La fantomatica Guardia Costiera libica rimanda così le responsabilità al mittente, nonostante il barcone con 50 persone a bordo fosse all’interno della da poco esistente Sar (zona di ricerca e soccorso) libica. Un vero e proprio pasticcio, l’ennesimo che si commenta a suon di comunicati, e di cui a farne le spese sono sempre i migranti di cui non si ha più traccia.

Scrive Alarm Phone il giorno dopo l’Sos su Twitter:

50 persone sono ancora scomparse. Ti abbiamo cercato tutta la notte. La coordinata è conosciuta per la guardia costiera libica dal 2. Aprile alle ore 05.20 UTC. Il Watch The Med-Alarmphone ha condiviso l'ultima posizione conosciuta.

Ieri sera un portavoce della guardia costiera libica annuncia che, ovviamente, solo poi si manderanno navi libiche, se la posizione del pericolo fosse nota. A quanto pare i partner europei in Libia non hanno capito cosa significa #sar (#Search & #Rescue)

L’ultimo tweet di Alarm Phone non rasserenante sul destino dei 50 dispersi risale ad oggi, qualche ora prima dell'avvenuto soccorso dei 64:

Abbiamo cercato di contattare ininterrottamente la c.d GC Libica ieri notte e stamattina. L’ultimo contatto con le persone in pericolo è stato più di 38 ore fa. In mancanza di cooperazione da parte delle autorità, non ci è rimasto altro che sperare che siano sopravvissuti.

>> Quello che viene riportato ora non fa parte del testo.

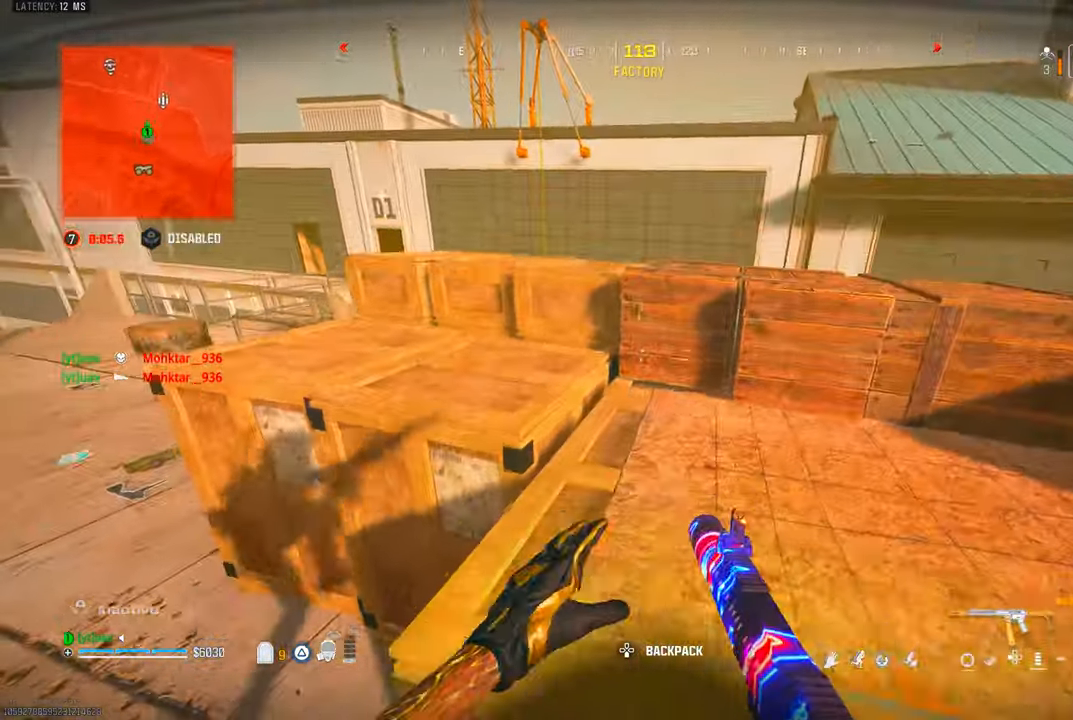
{"dt_ms": 500, "buttons": [], "left_stick": "up-left", "right_stick": "center", "events": [[33, "left_stick", "up-left"], [50, "right_stick", "down-left"], [67, "CROSS", "up"], [100, "right_stick", "left"], [283, "right_stick", "center"], [383, "right_stick", "down-left"], [450, "right_stick", "center"]]}
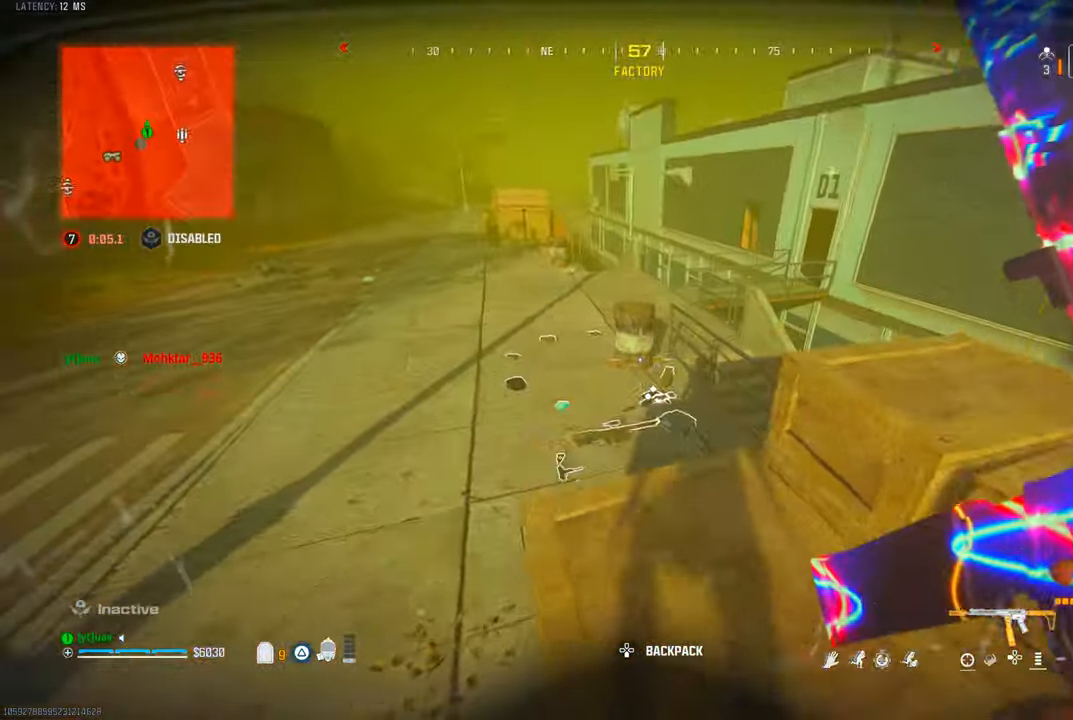
{"dt_ms": 500, "buttons": [], "left_stick": "left", "right_stick": "down-right", "events": [[33, "right_stick", "down-right"], [217, "CROSS", "down"], [300, "left_stick", "left"], [317, "CROSS", "up"]]}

Che i 50 migranti dispersi siano salvi lo spera anche un’umanità che resiste, le Ong chi per un motivo o un altro sono tenute lontane dalla zona di ricerca e soccorso, le associazioni governative e non, l’ultima l’Oim che ha dichiarato come la Libia non è da considerarsi un porto sicuro. Scrive il Centro Astalli in merito ai 41 dispersi più gli ultimi 50 di cui non si hanno più notizie: «Diventa sistematica la violazioni di leggi, convenzioni e norme cogenti per cui non si possono lasciar morire in mare uomini e donne. Chi ricopre ruoli istituzionali non può derogare alla sua precisa responsabilità di tutelare la vita, la dignità e i diritti di ogni essere umano. Classificazioni, distinguo, esclusioni e discriminazioni, quando vi sono in gioco diritti inalienabili, minacciano la libertà e la vita di tutti anche di quei cittadini che si dichiara, in una costante campagna elettorale, di voler difendere dalla presunta invasione. Il Centro Astalli chiede canali umanitari, programmi di reinsediamento, quote e visti di ingresso in Europa strutturali e a lungo termine. Nell’immediato chiede il ripristino di azioni di ricerca e soccorso di quanti rischiano la vita in mare, in mancanza di alternative legali».

I sessantaquattro migranti salvati oggi dal pattugliatore Alan Kurdi, che prende il nome del bambino siriano di tre anni morto nella spiaggia di Bodrum in Turchia, non danno una speranza ai dispersi, ma una consolazione per chi si è riuscito a salvare. Succede sempre così.